Poll Workers Pleased with New Election Technology
May 24, 2011 6:12 PM
In Tuesday's Sioux Falls School Board election, voters can go to any of 10 polling centers because of new technology that could have a big impact on future elections in South Dakota. Electronic pollbooks get put to use for the first time in the state, and the secretary of state says it won't be the last time.
South Dakota's new secretary of state may live in Pierre, but he's still registered to vote in Sioux Falls, which means Jason Gant gets to try out the new electronic voting system for himself.
"We have a very large population and just a very simple ballot, so it's a perfect testing ground," said Gant.
The check in process with the new e-pollbooks is simple. Voters had their drivers license to a poll worker who will scan it, and with the click of a button all your information gets pulled up for them to check you in.
"This is definitely going to be the wave of the future. As we get more and more people understanding the system, I think you're going to start seeing it spread across the state," said Gant.
Poll workers report few glitches during today's election and say they like the added technology,
"It's very easy and simple and a lot quicker," said Pat Haberer, one of the poll workers at Harvey Dunn Elementary School.

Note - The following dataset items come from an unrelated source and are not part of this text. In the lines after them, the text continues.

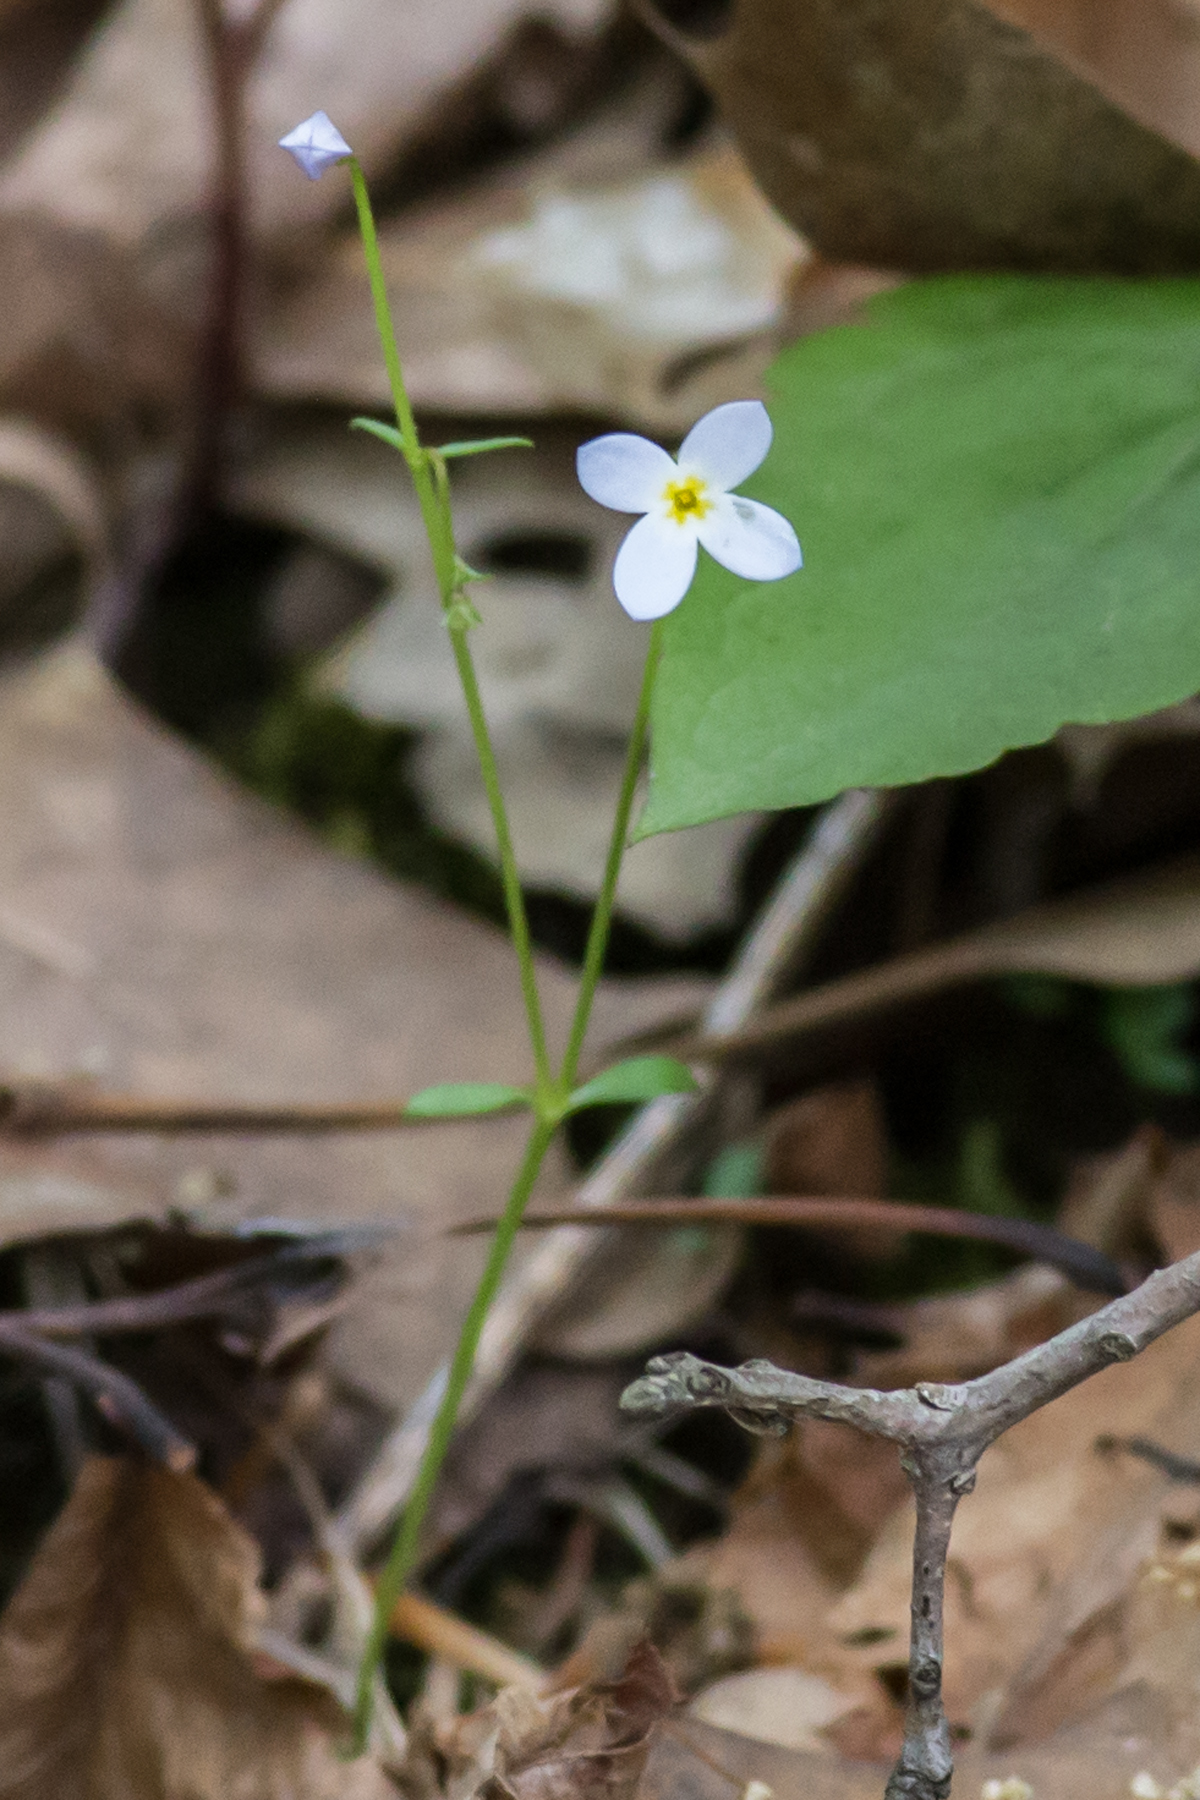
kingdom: Plantae
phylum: Tracheophyta
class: Magnoliopsida
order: Gentianales
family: Rubiaceae
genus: Houstonia
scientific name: Houstonia caerulea
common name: Bluets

"It's doing everything that we thought it would in the training," said Don Boetel, who is stationed at Lincoln High School.

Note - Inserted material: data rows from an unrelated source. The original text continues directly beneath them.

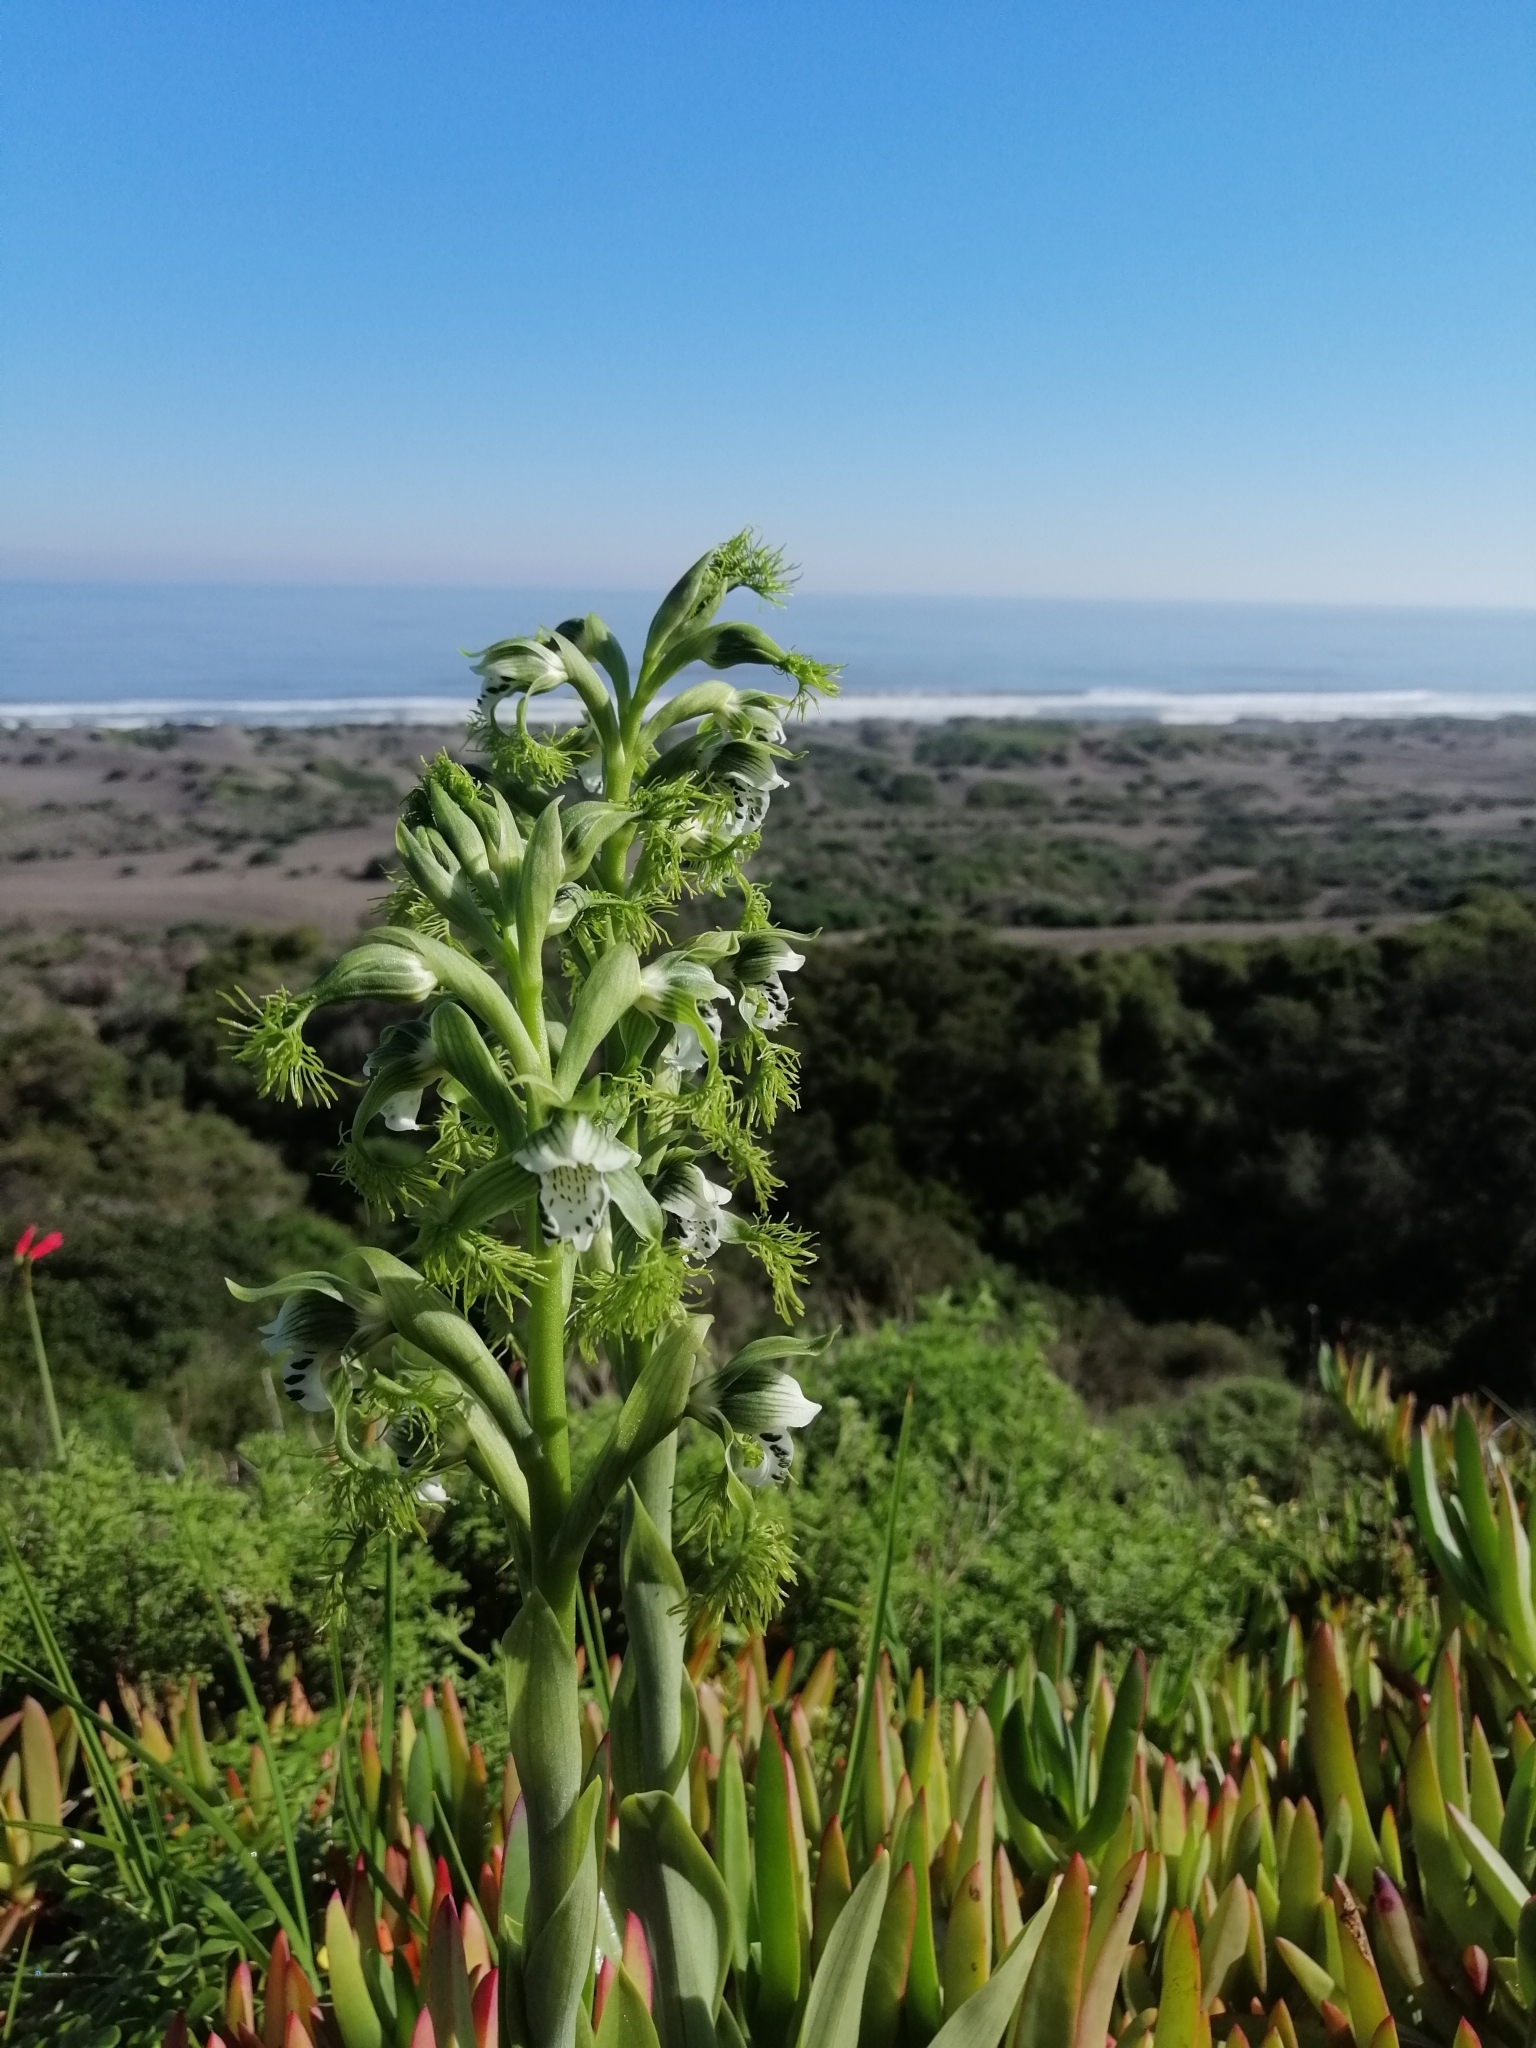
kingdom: Plantae
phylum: Tracheophyta
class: Liliopsida
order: Asparagales
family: Orchidaceae
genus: Bipinnula
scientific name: Bipinnula fimbriata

Positive feedback that comes as a relief to Gant.
"That was one of our biggest scares in the process was whether or not the poll workers would be willing to embrace this, and so far so good," said Gant.
Besides voter convenience, e-pollbooks are supposed to provide security against voter fraud, a benefit Gant made sure to test. When he tried to vote at another poll center, the computer flagged his name, telling the poll workers not to give him a ballot.
Gant says he hopes the more secure and more efficient process will bring more people to the polls.
"By using technology, we're able to speed up that process, save money, get the voters in here, cast their ballot, and back on with their day," said Gant.
Around 3 percent of voters turned out during the 2009 Sioux Falls School Board election.